- [BRIEF]
Please copy the lines of the records starting at the line containing "các doanh nghiệp" and ending at the line containing "Khuyến khích doanh", replacing "hiện đại" with "tiên tiến" and leaving everything else unchanged.
Content starts
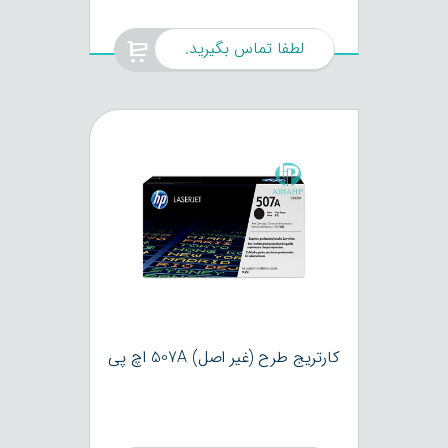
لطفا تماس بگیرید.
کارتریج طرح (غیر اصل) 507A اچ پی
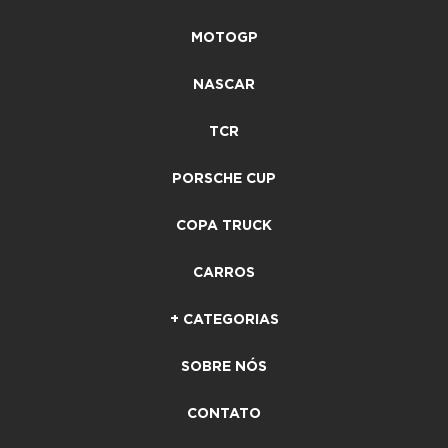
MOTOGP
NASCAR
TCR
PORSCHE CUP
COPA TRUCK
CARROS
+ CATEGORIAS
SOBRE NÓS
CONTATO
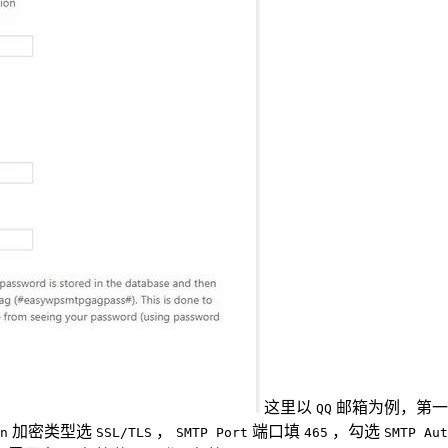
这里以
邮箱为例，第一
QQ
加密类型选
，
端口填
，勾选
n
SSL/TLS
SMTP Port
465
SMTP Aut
Content ends
Content starts
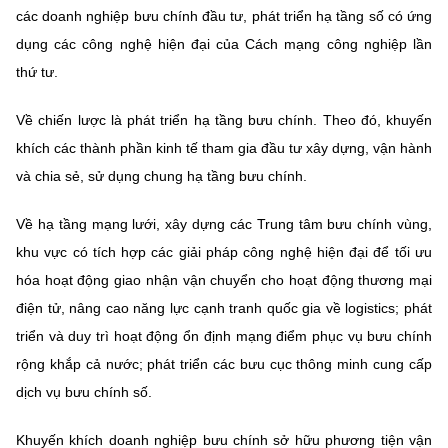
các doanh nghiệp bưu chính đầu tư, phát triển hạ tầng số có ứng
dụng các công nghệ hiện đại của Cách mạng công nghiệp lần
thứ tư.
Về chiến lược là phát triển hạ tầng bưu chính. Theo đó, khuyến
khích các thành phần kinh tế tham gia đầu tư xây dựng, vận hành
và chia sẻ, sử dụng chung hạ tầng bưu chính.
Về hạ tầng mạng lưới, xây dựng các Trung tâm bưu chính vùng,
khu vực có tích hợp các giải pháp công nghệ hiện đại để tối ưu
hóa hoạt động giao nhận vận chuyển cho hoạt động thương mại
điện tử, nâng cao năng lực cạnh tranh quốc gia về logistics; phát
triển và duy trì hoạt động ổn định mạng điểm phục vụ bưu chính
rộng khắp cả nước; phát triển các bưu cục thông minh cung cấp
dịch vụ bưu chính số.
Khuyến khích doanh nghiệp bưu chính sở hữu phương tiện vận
Content ends
- [EXERCISE RESPONSE]
các doanh nghiệp bưu chính đầu tư, phát triển hạ tầng số có ứng
dụng các công nghệ tiên tiến của Cách mạng công nghiệp lần
thứ tư.
Về chiến lược là phát triển hạ tầng bưu chính. Theo đó, khuyến
khích các thành phần kinh tế tham gia đầu tư xây dựng, vận hành
và chia sẻ, sử dụng chung hạ tầng bưu chính.
Về hạ tầng mạng lưới, xây dựng các Trung tâm bưu chính vùng,
khu vực có tích hợp các giải pháp công nghệ tiên tiến để tối ưu
hóa hoạt động giao nhận vận chuyển cho hoạt động thương mại
điện tử, nâng cao năng lực cạnh tranh quốc gia về logistics; phát
triển và duy trì hoạt động ổn định mạng điểm phục vụ bưu chính
rộng khắp cả nước; phát triển các bưu cục thông minh cung cấp
dịch vụ bưu chính số.
Khuyến khích doanh nghiệp bưu chính sở hữu phương tiện vận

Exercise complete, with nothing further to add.